- Born: 13 August 1738 Edinburgh, Scotland
- Died: 4 October 1808 (aged 70) Savannah, Georgia, U.S.
- Resting place: Colonial Park Cemetery, Savannah, Georgia, U.S.
- Occupation: Businessman

= James Johnston (publisher) =

Scottish newspaper publisher and printer (1738–1808)

James Johnston (13 August 1738 – 4 October 1808) was a Scottish newspaper publisher and printer who became the first printer in colonial Georgia.

== Early life ==
Johnston was born in Edinburgh, Scotland, in 1738, the fourth child of Dr James Johnston and Jean Nisbet. In 1761, aged 23, he emigrated to Savannah, Province of Georgia, with his parents and eight siblings. Some of his siblings died in infacy; those who survived were: Lewis, Andrew, Marion, John, Rachael and Elizabeth. Lewis (a surgeon in the Royal Navy who arrived in Savannah earlier via Saint Kitts) and Andrew became physicians.

== Career ==
He became the province's public printer by legislative Act in 1762. The first issue of Georgia's first newspaper, The Georgia Gazette, was printed on 7 April 1763 at Johnston's printing office on Broughton Street in Savannah. It remained in business until 1802, although it did suspend publication during the American Revolution between 1776 and 1779, when he took over The Royal Georgia Gazette from loyalist John Daniel Hammerer. (Another Georgia Gazette was published between 1978 and 1985.)

In 1782, Johnston was banished from Georgia, under the second Act of Attainder, passed by the Revolutionary Government, but it is not known whether he left the state. Indeed, he renamed his newspaper again, in 1783, to the Gazette of the State of Georgia.

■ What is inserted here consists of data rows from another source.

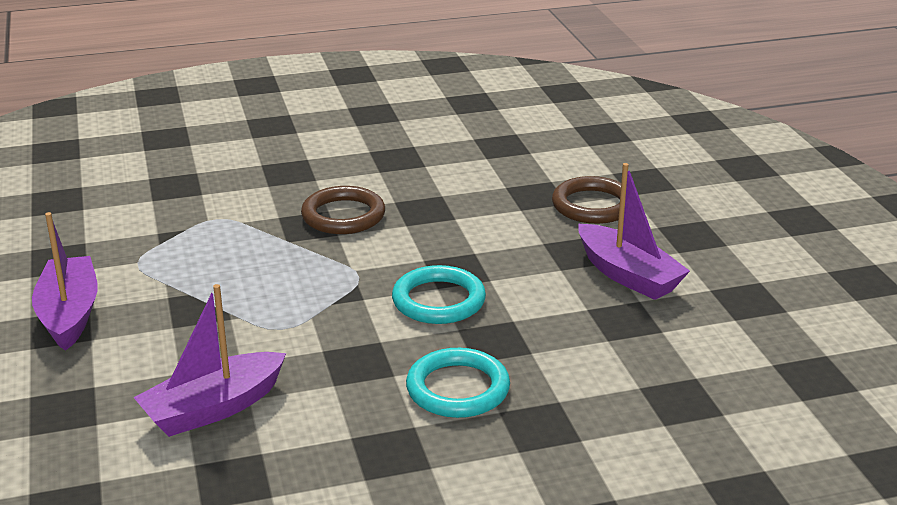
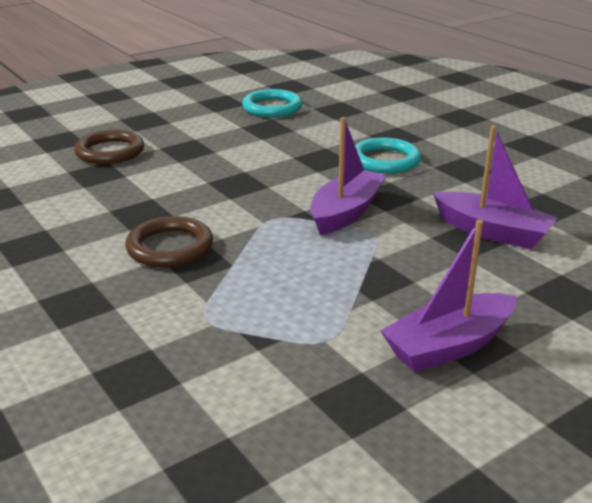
camera: 110 degrees left, 0 degrees up
(438, 300) = (287, 182): turquoise ring -> turquoise ring (272, 107)
(628, 275) = (211, 132): purple boat -> purple boat (346, 212)

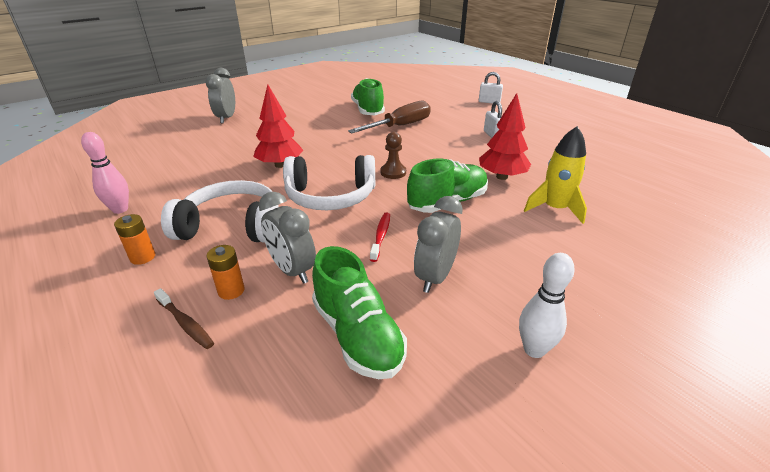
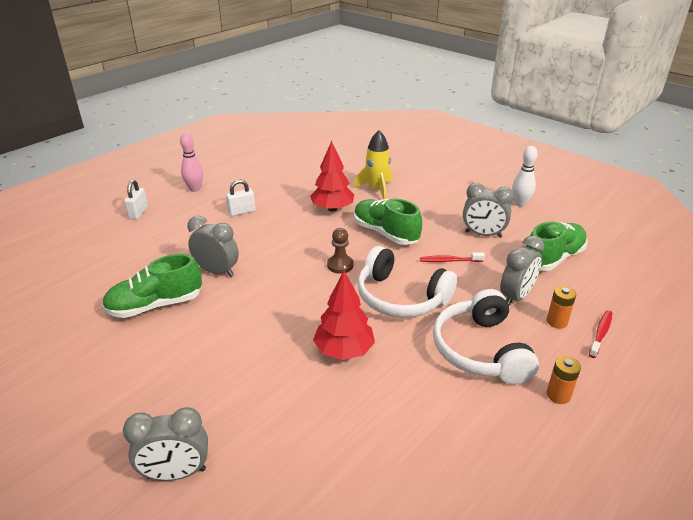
camera: 100 degrees left, 0 degrees up
(120, 209) = (500, 464): pink bowling pin -> pink bowling pin (195, 189)
(185, 323) = (600, 333): brown toothbrush -> red toothbrush
(330, 196) = (401, 297): white headphones -> white headphones turned 135 degrees clockwise
(400, 126) = (217, 271): brown screwdriver -> grey clock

He returned the newspaper to its original name in 1788. Two years later, he went into partnership with his 21-year-old son, as James and Nicholas Johnston. After Savannah's great fire of 1796, the name of the publishers became N. Johnston & Co. Nicholas died on 20 October 1792, and the following day's edition of the newspaper did not include a printer's name. The following week, it was listed as James Johnston once more. The final edition of the newspaper was published on 25 November 1802, at which point Johnston announced that the N. Johnston & Co. partnership had been dissolved. Johnston retired, aged 64.

== Personal life ==
Johnston married Sarah, a native of Saint Kitts and Nevis. He supported the Crown during the American Revolution but, according to the Georgia Historical Society, "did not lose the respect of the Patriots."

== Death ==
Johnston died in 1808, aged 70, leaving a widow and six children. He was interred in Savannah's Colonial Park Cemetery, where his parents were buried. His widow survived him by seven years and was interred beside him upon her death, aged 70.

== Legacy ==
In 1931, the Georgia Society of the Colonial Dames of America added a plaque on the left of the main entrance to The Marshall House in Savannah, which stands on the former site of Johnston's Broughton Street printing office. In 1955, the Georgia Historical Society erected a marker to Johnston in Colonial Park Cemetery.